*ASSIGNED TASK*
Find and copy each line of the data that includes "producten".

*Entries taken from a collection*

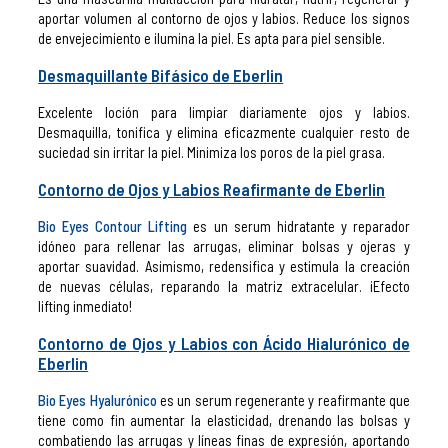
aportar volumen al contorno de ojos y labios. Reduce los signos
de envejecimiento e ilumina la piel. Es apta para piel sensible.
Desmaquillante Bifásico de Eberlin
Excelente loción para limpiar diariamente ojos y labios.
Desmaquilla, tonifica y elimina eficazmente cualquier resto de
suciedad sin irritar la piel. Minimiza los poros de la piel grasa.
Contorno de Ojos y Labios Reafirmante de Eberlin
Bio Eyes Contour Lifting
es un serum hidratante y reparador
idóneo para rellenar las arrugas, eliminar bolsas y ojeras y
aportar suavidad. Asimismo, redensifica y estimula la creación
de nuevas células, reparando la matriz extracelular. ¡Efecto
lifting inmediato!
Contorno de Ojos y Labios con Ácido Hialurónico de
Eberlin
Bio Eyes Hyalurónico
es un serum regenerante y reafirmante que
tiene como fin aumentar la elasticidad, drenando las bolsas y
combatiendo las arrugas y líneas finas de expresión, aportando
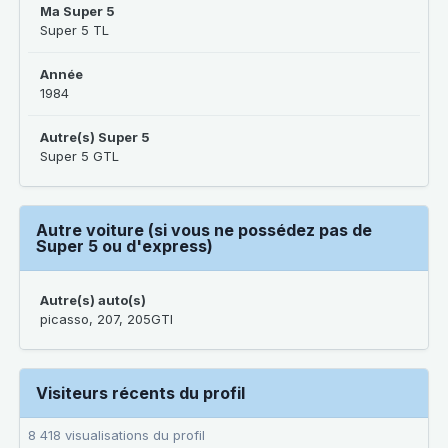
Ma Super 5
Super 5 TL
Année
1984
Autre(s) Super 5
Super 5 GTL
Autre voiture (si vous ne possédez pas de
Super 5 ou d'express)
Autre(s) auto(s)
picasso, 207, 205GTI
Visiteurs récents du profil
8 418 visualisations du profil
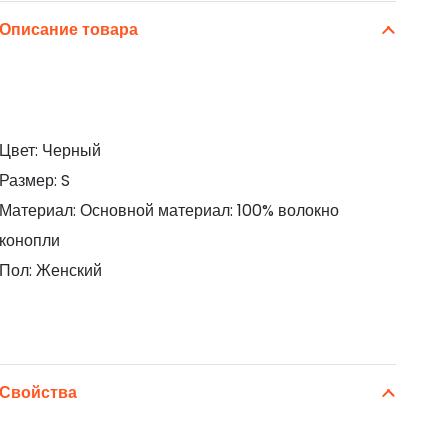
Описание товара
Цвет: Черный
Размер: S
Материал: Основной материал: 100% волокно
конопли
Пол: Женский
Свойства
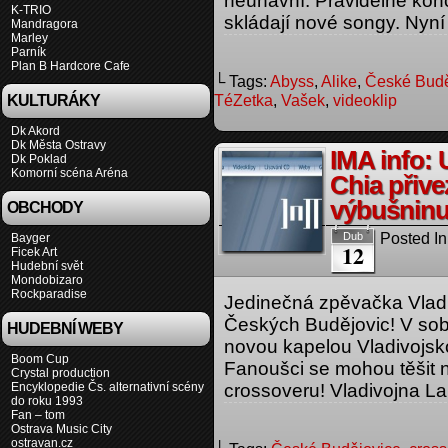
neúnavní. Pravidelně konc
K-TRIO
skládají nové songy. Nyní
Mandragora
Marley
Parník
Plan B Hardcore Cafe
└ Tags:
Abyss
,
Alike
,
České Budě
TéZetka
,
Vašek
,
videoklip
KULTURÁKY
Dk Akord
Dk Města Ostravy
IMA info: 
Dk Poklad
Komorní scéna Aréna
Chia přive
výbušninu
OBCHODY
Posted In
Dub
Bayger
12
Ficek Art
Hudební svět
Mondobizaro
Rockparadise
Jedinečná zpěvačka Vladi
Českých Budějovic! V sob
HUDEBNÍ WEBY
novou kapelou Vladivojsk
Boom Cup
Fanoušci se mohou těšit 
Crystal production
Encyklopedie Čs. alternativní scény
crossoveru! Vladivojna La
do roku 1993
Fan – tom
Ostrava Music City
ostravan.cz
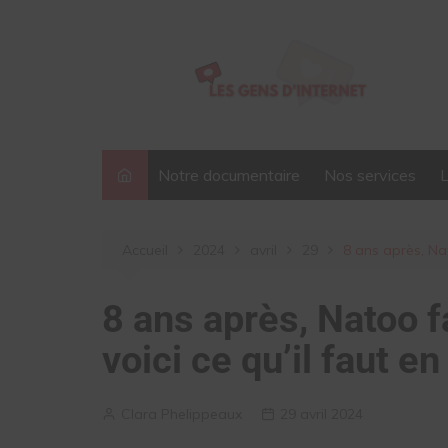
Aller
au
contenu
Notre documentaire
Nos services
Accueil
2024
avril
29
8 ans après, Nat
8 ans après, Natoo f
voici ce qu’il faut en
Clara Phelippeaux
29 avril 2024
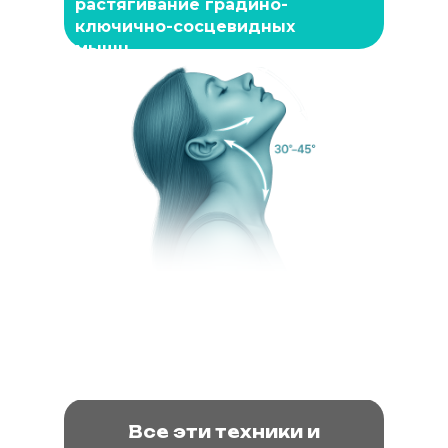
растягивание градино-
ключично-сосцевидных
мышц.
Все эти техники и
* * *
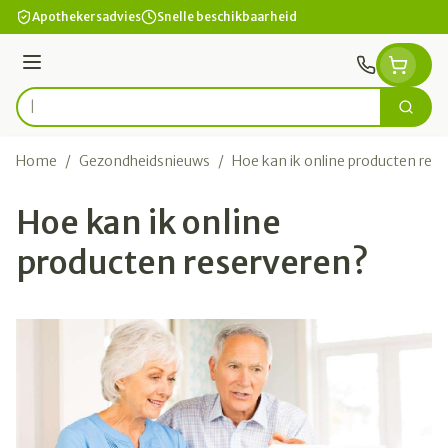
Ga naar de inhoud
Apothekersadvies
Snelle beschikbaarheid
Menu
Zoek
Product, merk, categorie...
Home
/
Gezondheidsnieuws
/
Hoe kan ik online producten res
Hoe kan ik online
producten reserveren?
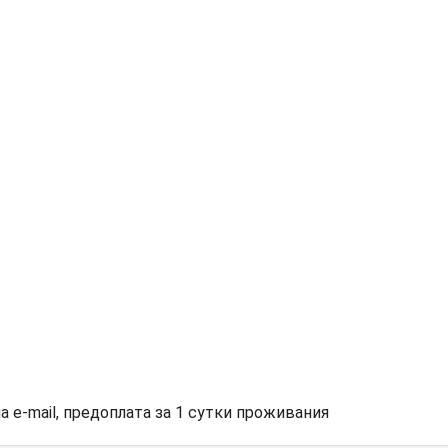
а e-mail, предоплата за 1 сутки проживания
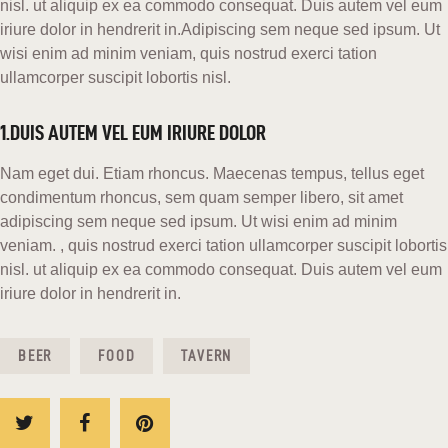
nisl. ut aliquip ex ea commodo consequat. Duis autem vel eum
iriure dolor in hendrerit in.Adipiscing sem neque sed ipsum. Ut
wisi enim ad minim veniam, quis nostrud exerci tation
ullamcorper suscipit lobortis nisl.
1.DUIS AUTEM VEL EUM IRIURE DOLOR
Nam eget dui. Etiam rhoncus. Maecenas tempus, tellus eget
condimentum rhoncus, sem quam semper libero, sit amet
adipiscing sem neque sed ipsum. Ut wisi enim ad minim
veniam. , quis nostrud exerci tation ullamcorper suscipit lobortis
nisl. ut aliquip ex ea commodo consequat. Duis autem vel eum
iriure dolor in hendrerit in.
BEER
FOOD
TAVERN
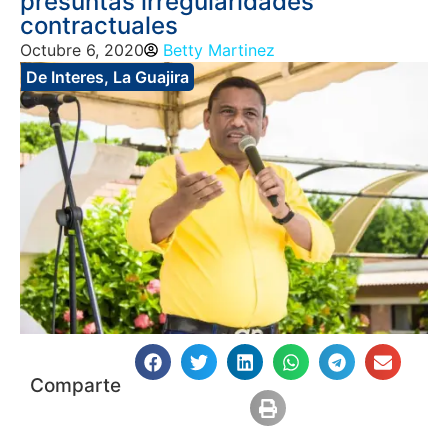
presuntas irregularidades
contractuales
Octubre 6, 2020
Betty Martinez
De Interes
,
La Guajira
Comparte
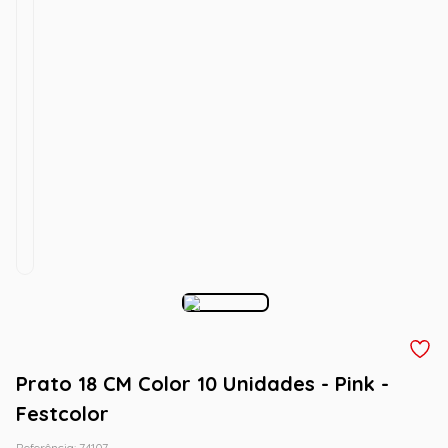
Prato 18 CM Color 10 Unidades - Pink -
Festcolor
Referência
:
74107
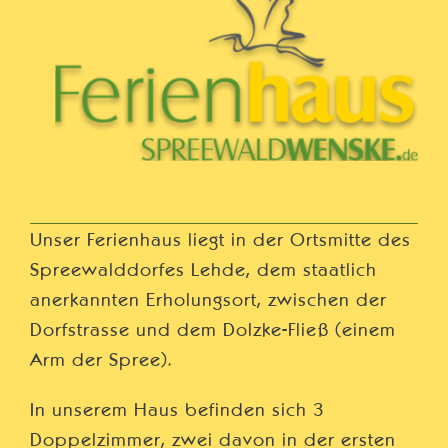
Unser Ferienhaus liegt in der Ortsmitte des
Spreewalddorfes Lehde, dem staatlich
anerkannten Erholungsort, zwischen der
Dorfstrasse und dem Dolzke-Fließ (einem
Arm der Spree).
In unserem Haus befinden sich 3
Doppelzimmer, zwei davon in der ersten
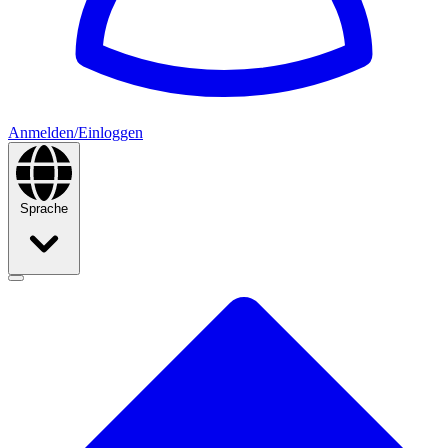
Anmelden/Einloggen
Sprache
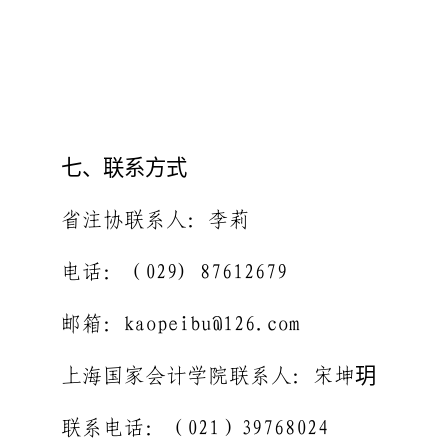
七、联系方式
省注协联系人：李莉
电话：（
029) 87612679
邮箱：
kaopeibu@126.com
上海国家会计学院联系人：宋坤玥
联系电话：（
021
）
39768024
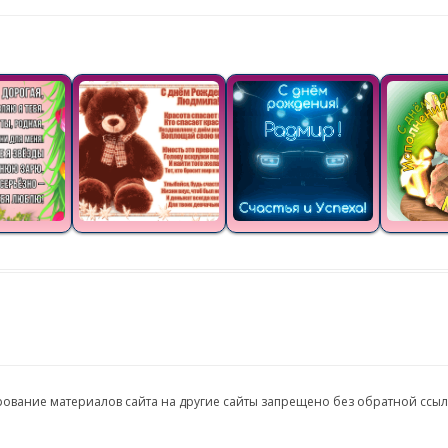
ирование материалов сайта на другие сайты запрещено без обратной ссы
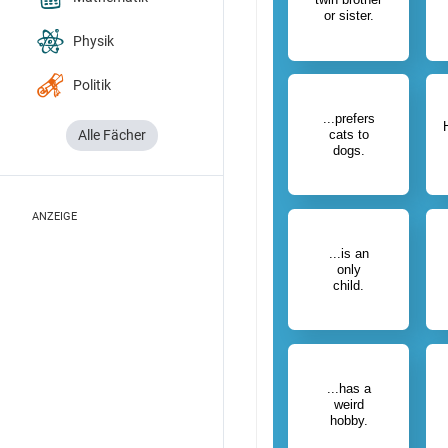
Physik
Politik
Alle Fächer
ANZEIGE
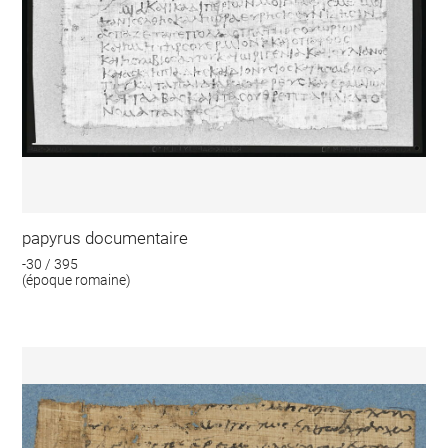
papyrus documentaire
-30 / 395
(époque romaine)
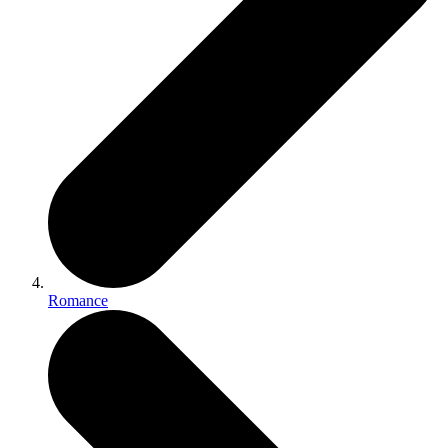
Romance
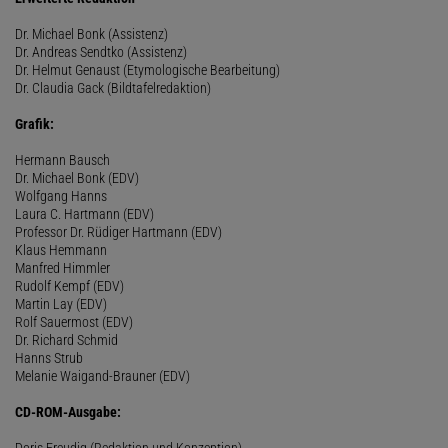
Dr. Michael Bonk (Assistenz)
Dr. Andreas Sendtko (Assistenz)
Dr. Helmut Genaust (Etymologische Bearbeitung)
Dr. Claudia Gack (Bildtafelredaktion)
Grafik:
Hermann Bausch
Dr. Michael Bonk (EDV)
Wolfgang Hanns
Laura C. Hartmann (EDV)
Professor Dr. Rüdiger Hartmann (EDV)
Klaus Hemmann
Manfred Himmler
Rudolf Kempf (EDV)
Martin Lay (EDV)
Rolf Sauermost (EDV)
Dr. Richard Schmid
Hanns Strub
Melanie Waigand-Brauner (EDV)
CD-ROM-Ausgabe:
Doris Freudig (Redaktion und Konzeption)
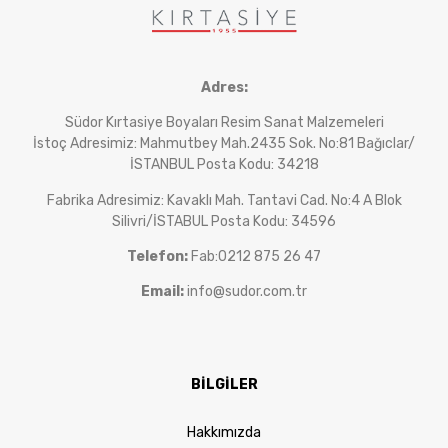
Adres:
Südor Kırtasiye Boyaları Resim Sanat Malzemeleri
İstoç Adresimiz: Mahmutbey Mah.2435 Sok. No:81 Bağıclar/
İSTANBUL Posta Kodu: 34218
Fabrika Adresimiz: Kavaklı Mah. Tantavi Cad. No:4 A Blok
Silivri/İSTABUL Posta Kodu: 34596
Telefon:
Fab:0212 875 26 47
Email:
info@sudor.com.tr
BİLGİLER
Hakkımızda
* * *
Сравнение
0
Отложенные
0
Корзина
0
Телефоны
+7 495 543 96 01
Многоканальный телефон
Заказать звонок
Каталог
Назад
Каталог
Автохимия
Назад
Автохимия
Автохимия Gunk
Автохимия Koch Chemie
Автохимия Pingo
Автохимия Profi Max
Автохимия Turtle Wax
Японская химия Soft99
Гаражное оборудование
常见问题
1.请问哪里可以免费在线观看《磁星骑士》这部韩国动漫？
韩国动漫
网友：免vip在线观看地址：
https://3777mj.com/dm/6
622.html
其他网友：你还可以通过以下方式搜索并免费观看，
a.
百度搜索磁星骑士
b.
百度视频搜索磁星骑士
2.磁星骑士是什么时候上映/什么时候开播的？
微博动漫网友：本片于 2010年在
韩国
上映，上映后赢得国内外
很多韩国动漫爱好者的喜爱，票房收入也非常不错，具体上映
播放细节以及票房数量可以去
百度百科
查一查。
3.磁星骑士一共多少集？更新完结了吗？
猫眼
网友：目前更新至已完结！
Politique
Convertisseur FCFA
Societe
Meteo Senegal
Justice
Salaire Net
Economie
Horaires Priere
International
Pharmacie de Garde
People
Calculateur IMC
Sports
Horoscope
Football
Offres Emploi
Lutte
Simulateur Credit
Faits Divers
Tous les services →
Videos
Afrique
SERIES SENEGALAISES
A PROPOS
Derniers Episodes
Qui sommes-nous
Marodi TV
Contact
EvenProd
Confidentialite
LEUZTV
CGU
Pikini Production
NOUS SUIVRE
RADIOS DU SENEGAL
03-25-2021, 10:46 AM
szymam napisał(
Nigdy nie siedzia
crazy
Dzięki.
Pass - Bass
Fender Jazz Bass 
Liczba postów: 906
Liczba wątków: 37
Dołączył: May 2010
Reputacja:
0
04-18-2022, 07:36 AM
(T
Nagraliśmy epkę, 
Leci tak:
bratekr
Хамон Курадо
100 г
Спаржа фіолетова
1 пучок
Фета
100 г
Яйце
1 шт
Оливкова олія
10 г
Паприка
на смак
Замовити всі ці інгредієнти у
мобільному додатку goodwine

*RESULT OF THIS TASK*
Hoe kan ik online producten res
producten reserveren?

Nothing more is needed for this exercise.